Une des photographies jointes au courriel d'Anton montrant le hampatong dans sa totalité. Photo Anton. Copyright Bertrand Claude.
Je ne sais pas contenir mes émotions, a fortiori lorsque je reçois une alerte d’un rabatteur important. Je démarre aussitôt son MacBook et ouvre le message d’Anton. Lorsque j’aperçois les images jointes, je reste sans voix. Au bout de quelques instants, je fais pivoter le Mac face à elle et ajoute, « Have a look! ». Taty comme à son habitude regarde les photos, longuement, silencieusement. Enfin, avec un sourire mi-figue mi-raisin, elle me glisse à l’oreille: « And you, what do you thing about? ». Le lendemain matin, nous sommes à l’aéroport dès 5h30 pour nous rendre à Balikpapan, Kalimantan Est, puis rejoindre en taxi durant deux bonnes heures sur une route défoncée, sinueuse et très fréquentée, Samarinda, estuaire de la Mahakam, où réside Anton, non sans avoir au passage réservé un hôtel. Nous arrivons en fin de matinée sous une chaleur écrasante et en sueur. La saison sèche s’installe. Depuis la veille au soir, je suis excité comme une puce et n’ai pu trouver que difficilement le sommeil. Les photos de ce hampatong tournaient dans ma tête, embarquant mes pensées dans des courses folles pour revenir s’entrechoquer avec fracas sur la seule question sans réponse: « Mais qu’est-ce que c’est? ».
De temps à autre, les semaines passées à remonter les rivières sont récompensées par quelques beaux objets collectés, comme un cadeau de la forêt à ses admirateurs.
Carte de la Mahakam et de ses principaux affluents. 1945. Contributor Janis. Library of Congress. USA
Lorsque nous arrivons chez Anton, nous n’avons pas pris le temps de passer à l’hôtel pour déposer nos bagages tant nous avons hâte de voir cette découverte. Elle est là, allongée sur la terrasse de larges carreaux blancs de la petite maison basse d'un quartier résidentiel propret de Samarinda, majestueuse, impériale, calme (fig.1). Cigarettes kretek dans une main, café brulant dans l’autre, je laisse Taty et Anton converser et me concentre sur la « bête ». Avec Anton, nous avons en commun l’amour de Bornéo, de ses populations, de ses mystères et des hampatongs. De temps à autre, les semaines passées à remonter les rivières sont récompensées par quelques beaux objets collectés, comme un cadeau de la forêt à ses visiteurs . Il n’est pas toujours aisé de comprendre les motivations des collecteurs d’art tribal, et plus encore les émotions ressenties. Pendant des semaines, des mois parfois, votre énergie est tendue vers toutes les sources d’information possibles ; cartes, livres, collecteurs, etc. à la recherche du moindre indice qui permette de vous mettre en chasse. Et soudainement, en quelques minutes, quelques heures, une œuvre vous fait face, s’offre à vous, à votre œil, à votre instinct.

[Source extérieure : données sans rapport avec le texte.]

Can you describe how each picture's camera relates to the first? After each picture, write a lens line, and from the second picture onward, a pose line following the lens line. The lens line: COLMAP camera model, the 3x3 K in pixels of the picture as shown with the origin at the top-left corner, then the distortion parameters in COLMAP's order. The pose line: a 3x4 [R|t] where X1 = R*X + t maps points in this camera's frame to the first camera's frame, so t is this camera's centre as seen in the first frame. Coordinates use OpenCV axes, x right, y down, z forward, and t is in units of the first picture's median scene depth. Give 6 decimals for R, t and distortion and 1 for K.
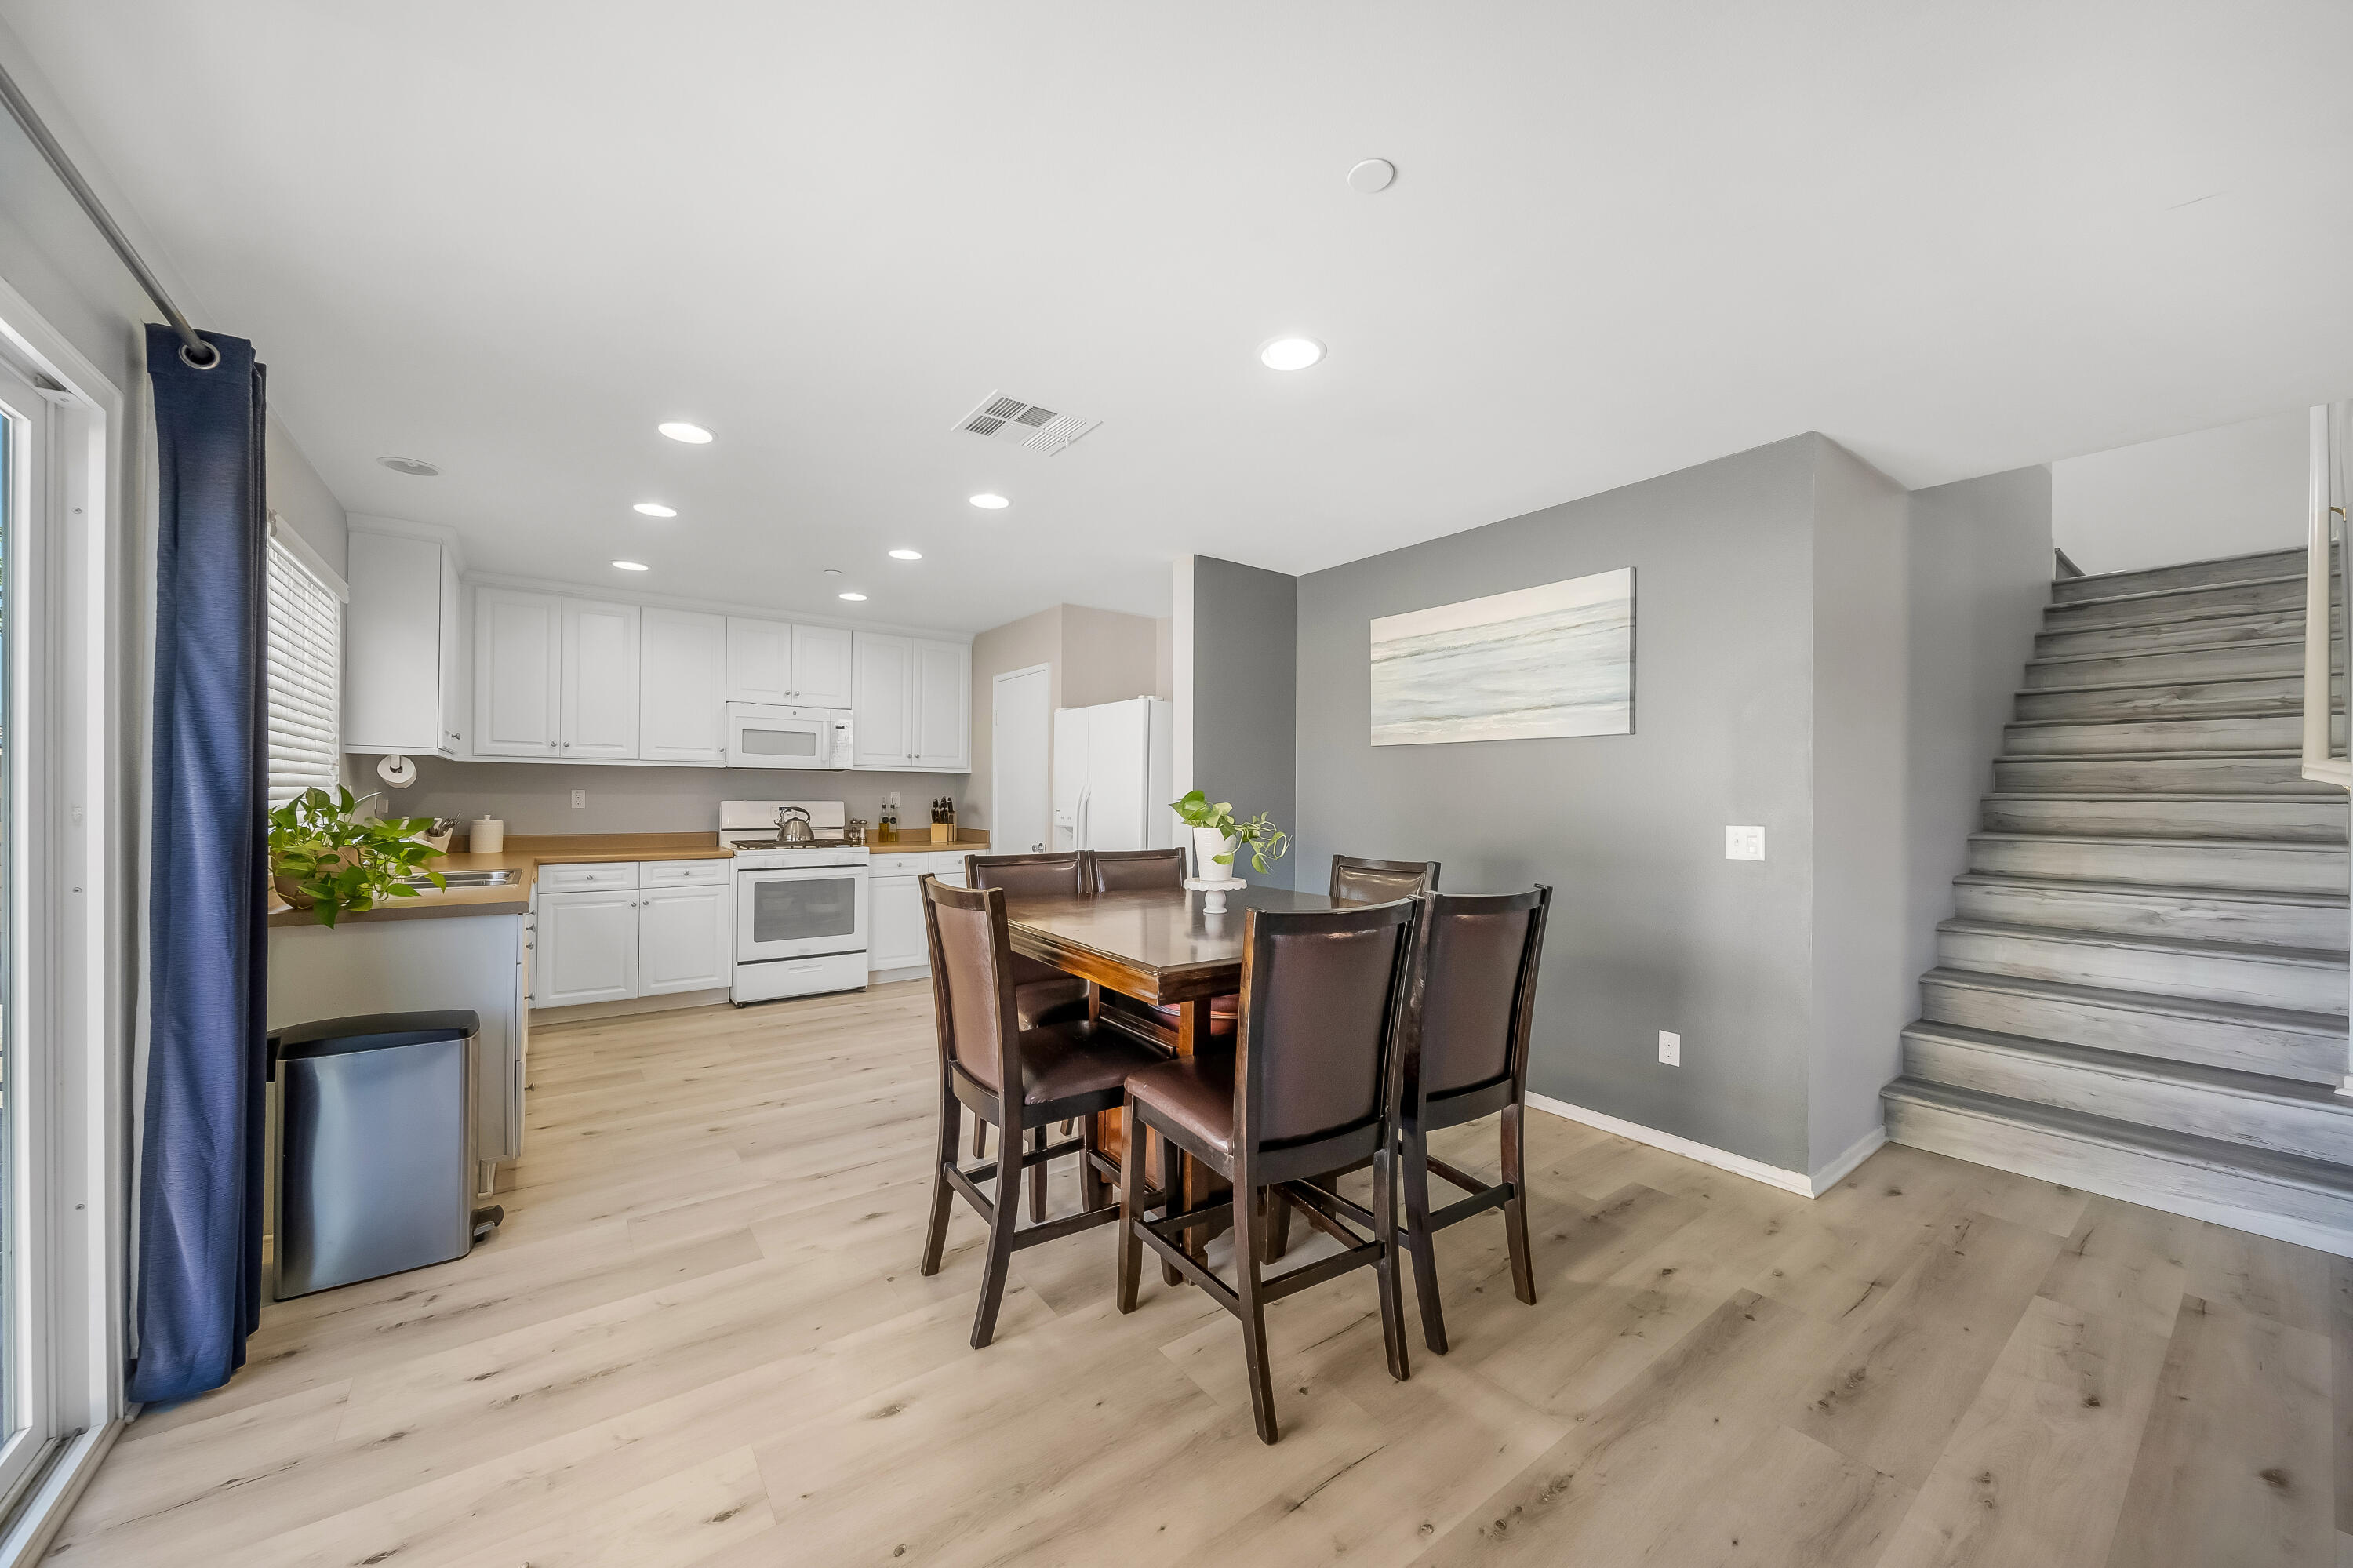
lens RADIAL K [[857.8, 0, 1175.1], [0, 857.8, 800.7], [0, 0, 1]] dist [0.011436, -0.002148]
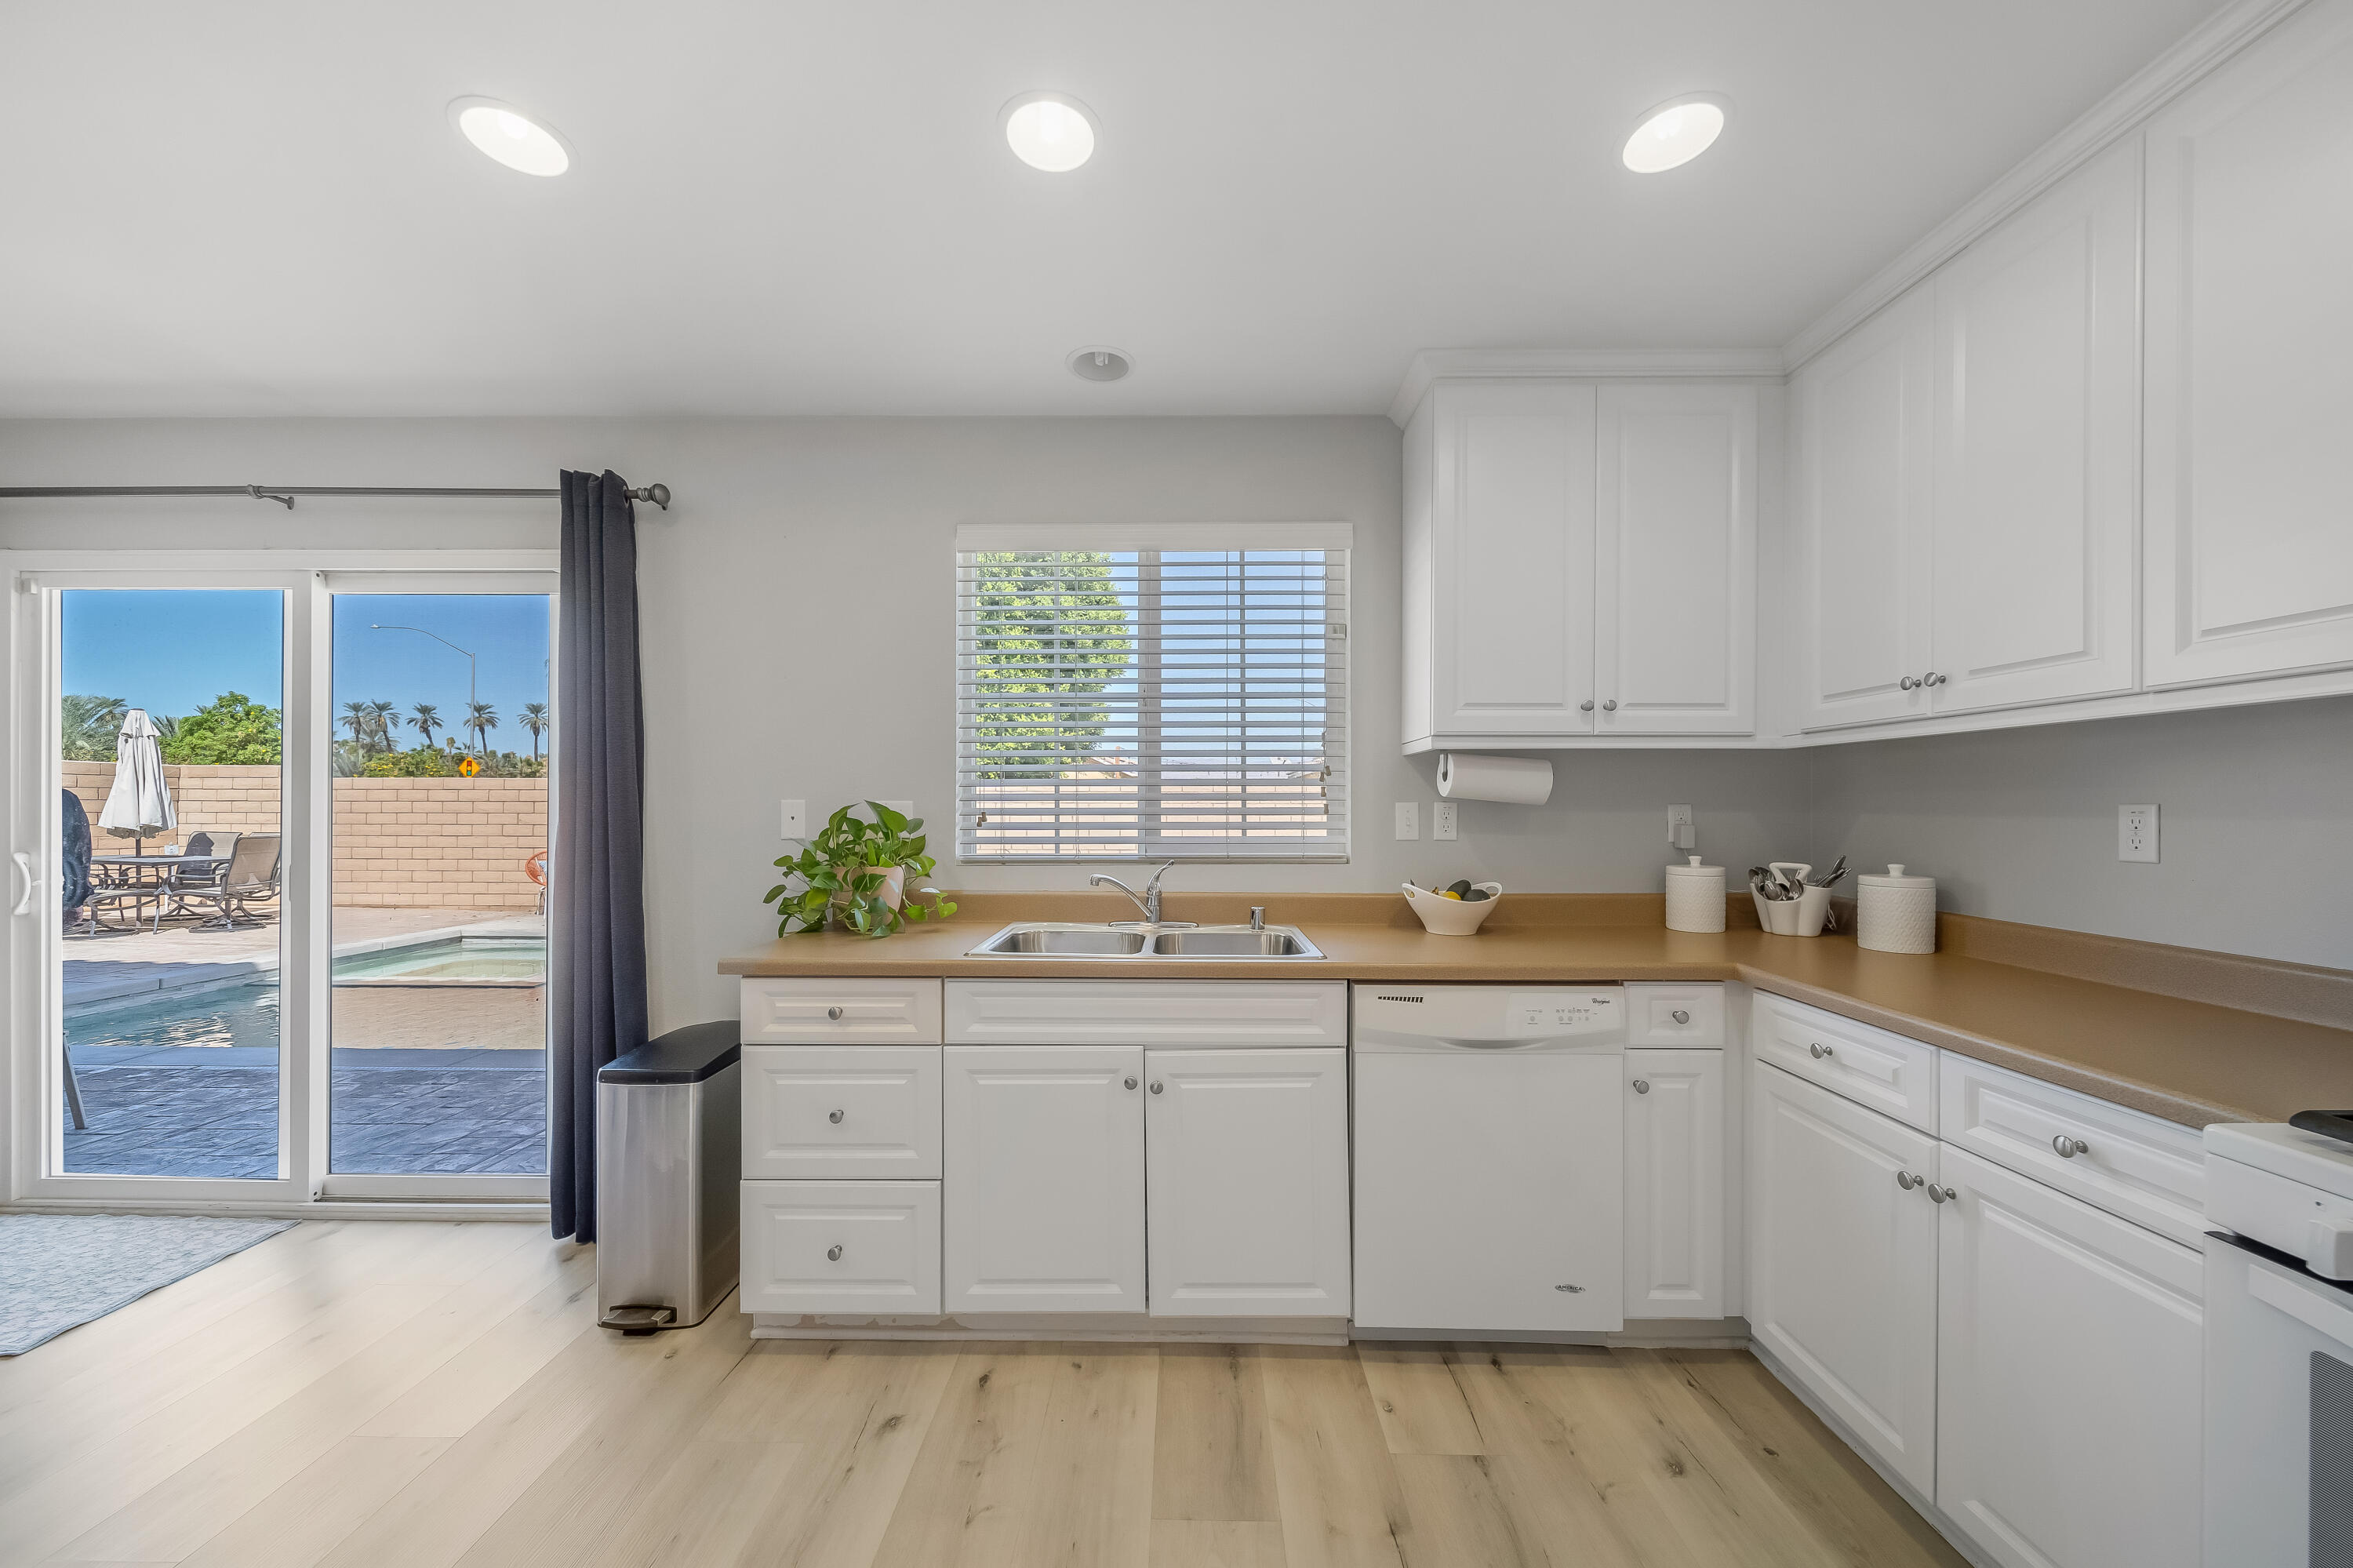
lens RADIAL K [[839.3, 0, 1172.0], [0, 839.3, 799.9], [0, 0, 1]] dist [-0.000691, -0.001965]
pose [[-0.604921, -0.015600, -0.796133, -0.238930], [-0.014412, 0.999859, -0.008642, -0.007444], [0.796155, 0.006247, -0.605060, 0.986176]]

Votre esprit commence à l’analyser, à la situer dans votre répertoire personnel. On se transforme alors immédiatement en émotion, nous ne sommes plus qu’ émotion! Le cœur bat la chamade, les questions envahissent votre esprit, les souvenirs des découvertes antérieures s’imposent comme des éclats du passé, des fragments enfouis de vos visites aux musées et aux expositions jaillissent du fond de la mémoire; on fouille dans ses lectures, à la recherche d’un indice, d’un point de repère. Tout cela provoque en vous une tempête émotionnelle, un état de grâce, une sensation de bien-être, vous êtes seul au monde! Vous devez vous décider! Nous avons discuté tard dans la soirée, de tout, de rien; il n’y a pas grand-chose à dire devant une telle surprise une fois les informations d’usage échangées ; provenance géographique, style, tribu, références. Le lendemain, la statue s’envole avec nous pour Bali. Elle n’y quitte pas sa caisse et est expédiée immédiatement à Paris. C’est la fin du mois de juin. Je demande à mon ami Anthony Plowright de réceptionner le « colis » dans quelques jours à Roissy. Quand à moi, j’arrive à Paris le 4 juillet 2008.